Он взял Таню за руку и снова повлек вперед.
– Кстати, у нас купе на двоих, – заявил он, глядя вперед и ненатурально щурясь. – Надеюсь, ты не против?
– На двоих так на двоих. Или ты хочешь, чтобы я от возмущения завизжала на весь вокзал? – поинтересовалась Таня, почувствовав, как сильно и глухо забилось сердце.
Только сейчас она поняла, почему Павел не продавливал ситуацию, не торопил события – вовсе не потому, что был таким уж джентльменом. И уж тем более не потому, что считал Таню особенной и деликатно давал ей время принять решение. Он просто играл с ней, как кот играет с придушенной мышью. Ему нравилось предвкушение обеда – вероятно, даже больше, чем сам обед. Нравилось сладостное и томительное ожидание, намеки и недоговоренности, многозначительные взгляды... «Вот он-то меня совсем не любит, – подумала Таня. – У него с каждой женщиной не отношения, а эксклюзивный контракт. Но, черт побери, он мне сейчас нужен гораздо больше, чем я ему. Он отвлекает меня от всего того, что я пытаюсь забыть».
Она вспомнила непредсказуемые романы подруги Зои, похожие на спятивших акробатов, в беспорядке спрыгивающих с батута прямо в зрительный зал. Зоя постоянно влюблялась в неподходящих мужчин и ввязывалась в нелепые отношения. В качестве оправдания она всегда выдвигала один и тот же аргумент: «Толик должен был помочь мне расстаться с Игорем». А чуть позже: «Леня должен был помочь мне пережить измену Толика». Подруга интуитивно чувствовала, что самый быстрый способ забыть мужчину – это бессовестно вытеснить его из памяти с помощью другого мужчины. И неважно, каким окажется новый, – главное, образ того, первого, будет благополучно похоронен в глубинах памяти. Мужа она в этих случаях вообще не принимала в расчет.
«В сундук его! – подумала Таня, снова вспомнив об Олеге. – Под замок и на чердак. Пусть пылится там, а я время от времени стану перетряхивать содержимое. И однажды... Однажды пойму, что мне уже не больно».

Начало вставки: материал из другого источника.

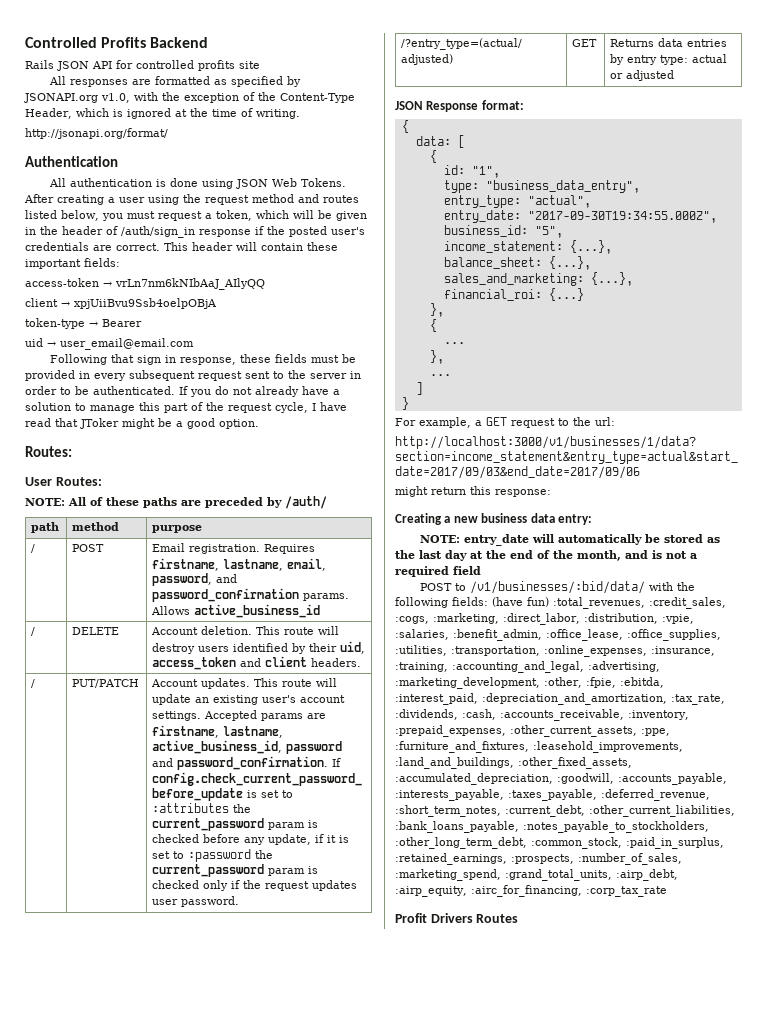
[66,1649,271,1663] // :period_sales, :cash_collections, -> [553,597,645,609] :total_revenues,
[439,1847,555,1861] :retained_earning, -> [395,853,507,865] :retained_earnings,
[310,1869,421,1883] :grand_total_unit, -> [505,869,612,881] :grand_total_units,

Им с Павлом предстояло всю ночь провести наедине, и Таня двигалась вперед, механически переставляя ноги. Вагон, к которому они подошли, отчетливо пах резиной и кожзаменителем. Пожидаев сразу же заговорил с проводником о каких-то неинтересных Тане вещах – о безопасности дезинфекторов, которыми пользуются Французские железные дороги, о погоде в Марселе, об остановках в пути. Таня лишь мимолетно улыбнулась и прошла мимо. Из-под фуражки на нее пристально поглядели глаза в длинных ресницах. Еще она запомнила перебитый нос, как у французского актера Бруно Кремера. И мимоходом подумала, что Кремер чаще всего играл отрицательных персонажей, а ей не хотелось бы, чтобы в пути произошло что-то неприятное. Как будто внешность проводника могла повлиять на исход поездки.
Павел деловито обосновался в купе, удобно разложил вещи. Таня всей кожей ощущала его физическую близость. Он постоянно задевал ее то локтем, то бедром – вероятно, не намеренно, но эти прикосновения горели на ее коже, будто ожоги. Вагонное стекло было огромным и чистым, и Таня села так, чтобы можно было прижаться к нему носом, как в детстве. Вероятно, со стороны это выглядело смешно, но ее всегда успокаивало. Небо, туго натянутое над вокзалом, пропиталось темно-синим.